Data records:
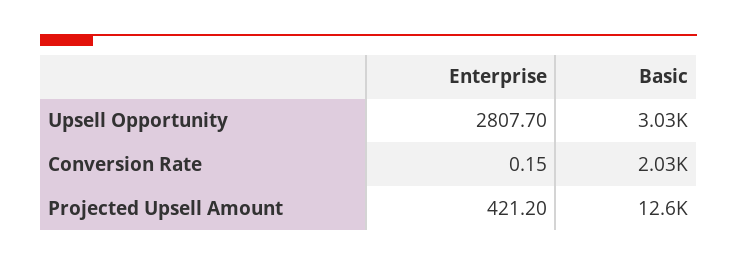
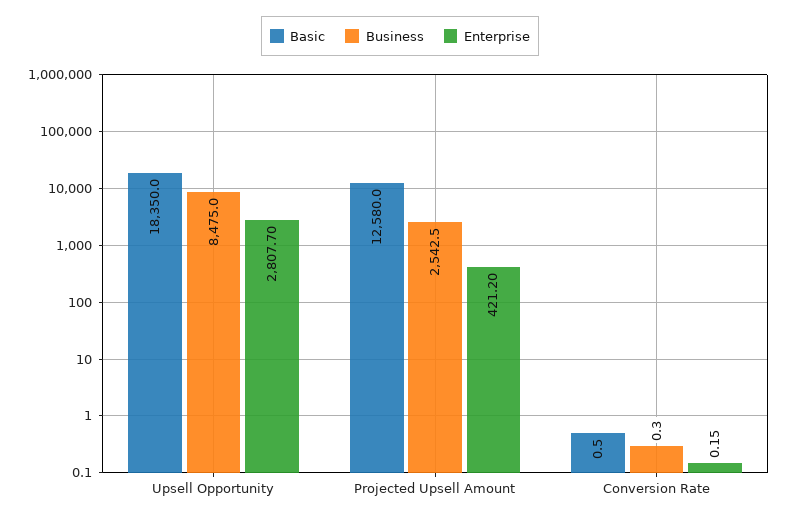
  {
    "Enterprise": {
      "Upsell Opportunity": 2807.7,
      "Conversion Rate": 0.15,
      "Projected Upsell Amount": 421.2
    },
    "Basic": {
-     "Upsell Opportunity": 3030,
+     "Upsell Opportunity": 18350,
-     "Conversion Rate": 2030,
+     "Conversion Rate": 0.5,
      "Projected Upsell Amount": 12580
-   }
+   },
+   "Business": {
+     "Upsell Opportunity": 8475,
+     "Projected Upsell Amount": 2542.5,
+     "Conversion Rate": 0.3
+   }
  }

YOUR TASK:
Please transcribe each entry exactly and exclude any image it contains.

EXERCISE OUTPUT:
  {
    "Enterprise": {
      "Upsell Opportunity": 2807.7,
      "Conversion Rate": 0.15,
      "Projected Upsell Amount": 421.2
    },
    "Basic": {
-     "Upsell Opportunity": 3030,
+     "Upsell Opportunity": 18350,
-     "Conversion Rate": 2030,
+     "Conversion Rate": 0.5,
      "Projected Upsell Amount": 12580
-   }
+   },
+   "Business": {
+     "Upsell Opportunity": 8475,
+     "Projected Upsell Amount": 2542.5,
+     "Conversion Rate": 0.3
+   }
  }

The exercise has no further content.